A fourth bitcoin halving is slated for April 2024, at which point mining rewards will fall to 3.125 BTC per block.  

Bitcoin traded around $650 on July 9, 2016, Berenberg Capital Markets analysts noted in a recent report. And 524 days later, it hit a then-record of $19,712.

Similar rallies occurred after the first and third bitcoin halvings, Berenberg analysts — Mark Palmer, Matthew LaFlash and Hassan Saleem — found. 

Bitcoin jumped from $12 on Nov. 28, 2012 to $1,164 just 367 days later. 

After mining rewards were slashed from 12.5 BTC to 6.25 BTC on May 11, 2020 — when one bitcoin cost $8,821 — it reached its all-time high 549 days later at $69,036. 

“If a rally were to occur after the fourth halving, and if it were as long-lived as the rallies that occurred after the past couple of halvings, then it would continue until around October 2025,” the Berenberg analysts wrote.

But the adoption level of bitcoin now from seven years ago is distinctly different, industry participants said. 

Bitcoin’s hash rate sits at roughly 425 million terahash/second (TH/s), according to data compiled by YCharts.com. That figure was closer to 1.5 million terahash/second (TH/s) in July 2016. 

“Back in 2016 you could solo mine with just your laptop, whereas now you need high-end, mining-specific machines and join large mining pools to compete,” said Matt Lason, chief investment officer at crypto hedge fund Globe 3 Capital. 

Read more: Which bitcoin miners are growing the fastest in 2023?

Lason added he expects bitcoin’s price to follow previous trends by spiking in the upcoming halving’s aftermath, noting that the bitcoin halving cycle is set to correspond with a crypto and equity bull market.
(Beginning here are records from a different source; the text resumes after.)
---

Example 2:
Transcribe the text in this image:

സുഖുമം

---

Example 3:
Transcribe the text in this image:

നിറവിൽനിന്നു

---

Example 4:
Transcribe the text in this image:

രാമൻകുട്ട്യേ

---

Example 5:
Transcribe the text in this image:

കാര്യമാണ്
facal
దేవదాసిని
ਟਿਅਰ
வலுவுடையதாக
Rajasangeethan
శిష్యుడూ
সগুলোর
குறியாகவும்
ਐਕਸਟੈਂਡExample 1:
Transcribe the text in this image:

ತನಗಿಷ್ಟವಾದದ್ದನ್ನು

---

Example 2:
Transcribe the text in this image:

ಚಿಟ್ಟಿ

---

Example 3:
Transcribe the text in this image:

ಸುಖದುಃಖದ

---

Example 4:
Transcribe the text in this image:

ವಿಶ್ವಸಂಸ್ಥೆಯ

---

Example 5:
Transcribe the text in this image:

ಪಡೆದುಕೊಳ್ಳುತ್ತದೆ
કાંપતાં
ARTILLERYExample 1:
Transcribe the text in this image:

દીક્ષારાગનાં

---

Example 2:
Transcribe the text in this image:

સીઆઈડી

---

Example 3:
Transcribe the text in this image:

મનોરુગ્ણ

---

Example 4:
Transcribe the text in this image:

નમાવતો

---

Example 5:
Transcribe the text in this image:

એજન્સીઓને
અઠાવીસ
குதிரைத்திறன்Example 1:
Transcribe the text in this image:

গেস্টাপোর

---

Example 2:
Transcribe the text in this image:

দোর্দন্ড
“While past price increases don’t guarantee a future increase, the bitcoin halvings serve as a great reminder for everyone of the power of bitcoin’s monetary policy and the true value of scarcity in an inflationary world,” Lason told Blockworks. 

Bitcoin up 82% in 2023 

Bitcoin’s price fell below $17,000 after the collapse of crypto exchange FTX. But it stood at about $30,300 Monday afternoon — up roughly 82% so far in 2023.
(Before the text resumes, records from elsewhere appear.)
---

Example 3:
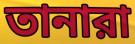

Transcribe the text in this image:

তানারা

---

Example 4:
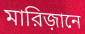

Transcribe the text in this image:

মারিজ়ানে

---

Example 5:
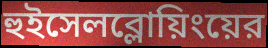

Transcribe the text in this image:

হুইসেলব্লোয়িংয়েরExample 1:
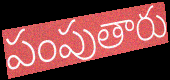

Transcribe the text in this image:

పంపుతారు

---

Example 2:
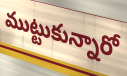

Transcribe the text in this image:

ముట్టుకున్నారో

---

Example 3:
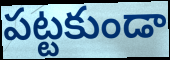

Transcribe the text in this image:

పట్టకుండా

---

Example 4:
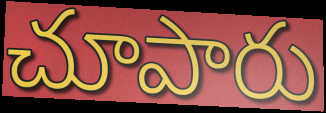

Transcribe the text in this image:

చూపారు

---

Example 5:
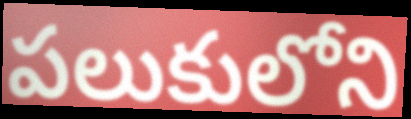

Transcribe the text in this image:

పలుకులోని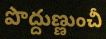
పొద్దుణ్ణుంచీ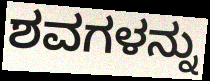
ಶವಗಳನ್ನು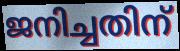
ജനിച്ചതിന്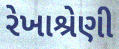
રેખાશ્રેણી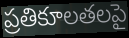
ప్రతికూలతలపైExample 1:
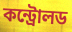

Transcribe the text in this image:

কন্ট্রোলড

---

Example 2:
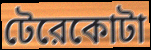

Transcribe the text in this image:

টেরেকোটা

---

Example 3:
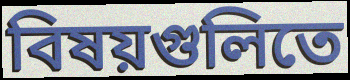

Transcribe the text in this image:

বিষয়গুলিতে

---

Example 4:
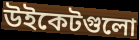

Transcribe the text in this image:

উইকেটগুলো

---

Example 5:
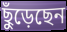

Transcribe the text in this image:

ছুঁড়েছেন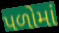
પળોમાંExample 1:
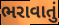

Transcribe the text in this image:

ભરાવાતું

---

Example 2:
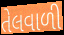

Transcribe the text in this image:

તેલવાળી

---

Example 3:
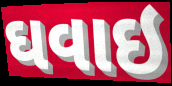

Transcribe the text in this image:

ઘવાઇ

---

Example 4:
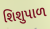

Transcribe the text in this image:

શિશુપાળ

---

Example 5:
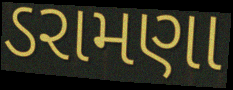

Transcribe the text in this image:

ડરામણાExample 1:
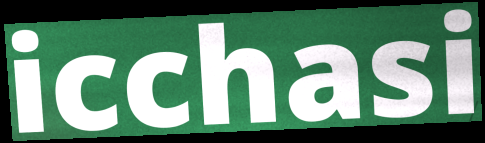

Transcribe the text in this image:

icchasi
The Berenberg Capital Markets analysts pointed out, too, bitcoin’s positive price action after BlackRock — a TradFi giant with $9 trillion assets under management — filed an application with the SEC to launch a spot bitcoin ETF last month.
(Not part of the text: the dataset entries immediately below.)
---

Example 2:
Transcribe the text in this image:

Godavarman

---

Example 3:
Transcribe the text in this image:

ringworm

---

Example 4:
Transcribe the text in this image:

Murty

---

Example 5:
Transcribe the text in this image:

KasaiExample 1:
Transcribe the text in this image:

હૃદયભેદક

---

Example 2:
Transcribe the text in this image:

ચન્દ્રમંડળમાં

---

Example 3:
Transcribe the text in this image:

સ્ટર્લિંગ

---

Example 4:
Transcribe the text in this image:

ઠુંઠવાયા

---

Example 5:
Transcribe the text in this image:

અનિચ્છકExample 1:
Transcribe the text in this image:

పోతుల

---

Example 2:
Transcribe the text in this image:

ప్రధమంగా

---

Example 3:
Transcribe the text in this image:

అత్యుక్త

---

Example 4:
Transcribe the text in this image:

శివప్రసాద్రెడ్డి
BlackRock CEO Larry Fink said last week during a Fox Business interview he believes the role of crypto is “digitizing gold in many ways.” He also referred to bitcoin as an “international asset.”

Despite an expected rise in bitcoin price, the 2024 halving presents a unique challenge for miners, Lason said. As the rewards of those companies are set to drop, their hardware and electricity costs have “exploded,” he added.

More miners have opted to sell at least a portion of the bitcoin they mine in recent months to cover various operating costs.

Geoffrey Kendrick, head of Standard Chartered’s foreign exchange and digital assets research, said in a research note Monday that he expects miner selling to decrease amid higher bitcoin prices and increased cash profits.

This could push bitcoin’s price to $50,000 by the end of the year and to $100,000 by the end of 2024, he added.